Researchers who made contributions to Cortana
Researchers who worked on the Cortana product (from left): top row, Malcolm Slaney, Lisa Stifelman, and Larry Heck; bottom row, Gokhan Tur, Dilek Hakkani-Tür, and Andreas Stolcke.

Heck and Serafin established the vision, mission, and long-range plan for Microsoft’s digital-personal-assistant technology, based on scaling conversations to the breadth of the web, and they built a team with the expertise to create the initial prototypes for Cortana. As the effort got off the ground, Heck’s team hired and trained several Ph.D.-level engineers for the product team to develop the work.

“Because the combination of search and speech skills is unique,” Heck says, “we needed to make sure that Microsoft had the right people with the right combination of skills to deliver, and we hired the best to do it.”

After the team was in place, Heck and his colleagues joined Microsoft Research to continue to think long-term, working on next-generation personal-assistant technology.

Some of the key researchers in these early efforts included Microsoft Research senior researchers Dilek Hakkani-Tür and Gokhan Tur, and principal researcher Andreas Stolcke. Other early members of Heck’s team included principal research software developer Madhu Chinthakunta, and principal user-experience designer Lisa Stifelman.

“We started out working on the low-level, foundational technology,” Heck recalls. “Then, near the end of the project, our team was doing high-level, all-encompassing usability studies that provided guidance to the product group.

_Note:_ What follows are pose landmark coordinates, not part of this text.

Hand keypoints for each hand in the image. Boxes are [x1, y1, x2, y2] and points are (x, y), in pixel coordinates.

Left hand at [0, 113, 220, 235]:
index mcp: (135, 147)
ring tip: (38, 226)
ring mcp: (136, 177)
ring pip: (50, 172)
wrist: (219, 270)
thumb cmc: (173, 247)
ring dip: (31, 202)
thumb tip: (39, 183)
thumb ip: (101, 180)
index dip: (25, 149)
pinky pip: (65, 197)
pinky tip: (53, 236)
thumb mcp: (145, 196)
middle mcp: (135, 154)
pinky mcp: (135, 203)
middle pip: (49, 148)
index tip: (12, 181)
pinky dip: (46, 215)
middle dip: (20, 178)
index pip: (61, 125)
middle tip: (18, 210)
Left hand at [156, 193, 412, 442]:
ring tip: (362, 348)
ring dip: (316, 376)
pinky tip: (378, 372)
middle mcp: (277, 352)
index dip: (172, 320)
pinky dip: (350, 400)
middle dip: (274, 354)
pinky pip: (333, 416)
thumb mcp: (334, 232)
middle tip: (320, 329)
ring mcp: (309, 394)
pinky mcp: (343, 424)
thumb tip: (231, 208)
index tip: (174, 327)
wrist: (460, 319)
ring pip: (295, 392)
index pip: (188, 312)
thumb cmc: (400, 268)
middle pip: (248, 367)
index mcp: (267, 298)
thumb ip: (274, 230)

It was kind of like climbing up to the crow’s nest of a ship to look over the entire experience.

“Research manager Geoff Zweig led usability studies in Microsoft Research. He brought people in, had them try out the prototype, and just let them go at it. Then we would learn from that. Microsoft Research was in a good position to study usability, because we understood the base technology as well as the long-term vision and how things should work.”

The Long-Term View

Heck has been integral to Cortana since its inception, but even before coming to Microsoft in 2009, he already had contributed to early research on CU personal assistants. While at SRI International in the 1990s, his tenure included some of the earliest work on deep-learning and deep-neural-network technology.

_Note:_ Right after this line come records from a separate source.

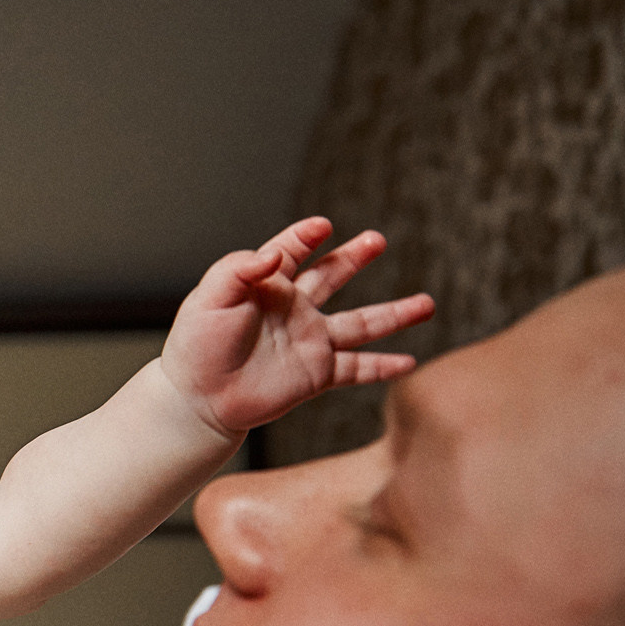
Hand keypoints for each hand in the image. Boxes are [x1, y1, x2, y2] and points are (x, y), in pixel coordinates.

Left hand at [160, 217, 433, 434]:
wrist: (198, 398)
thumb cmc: (196, 346)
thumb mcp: (210, 298)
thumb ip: (239, 269)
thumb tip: (275, 254)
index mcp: (266, 287)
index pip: (291, 252)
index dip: (304, 237)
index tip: (321, 227)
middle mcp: (293, 310)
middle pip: (331, 276)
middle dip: (354, 258)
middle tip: (377, 240)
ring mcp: (309, 341)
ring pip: (361, 323)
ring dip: (395, 313)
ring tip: (428, 303)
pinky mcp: (316, 373)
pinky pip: (357, 369)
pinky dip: (384, 367)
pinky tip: (410, 362)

Heck was also part of an SRI team whose efforts laid the groundwork for the CALO AI project funded by the U.S. government’s Defense Advanced Research Projects Agency. The project aimed to build a new generation of cognitive assistants that could learn from experience and reason intelligently under ambiguous circumstances. Later roles at Nuance Communications and Yahoo! added expertise in research areas vital to contributing to making Cortana robust.

The Cortana notebook menu
The notebook menu for Cortana.

Not surprisingly, Heck’s perspectives extend to a distant horizon.

“I believe the personal-assistant technology that’s out there right now is comparable to the early days of search,” he says, “in the sense that we still need to grow the breadth of domains that digital personal assistants can cover. In the mid-’90s, before search, there was the Yahoo! directory. It organized information, it was popular, but as the web grew, the directory model became unwieldy. That’s where search came in, and now you can search for anything that’s on the web.”

He sees personal-assistant technology traveling along a similar trajectory. Current implementations target the most common functions, such as reminders and calendars, but as technology matures, the personal assistant has to extend to other domains so that users can get any information and conduct any transaction anytime and anywhere.

“Microsoft has intentionally built Cortana to scale out to all the different domains,” Heck says. “Having a long-term vision means we have a long-term architecture. The goal is to support all types of human interaction—whether it’s speech, text, or gestures—across domains of information and function and make it as easy as a natural conversation.”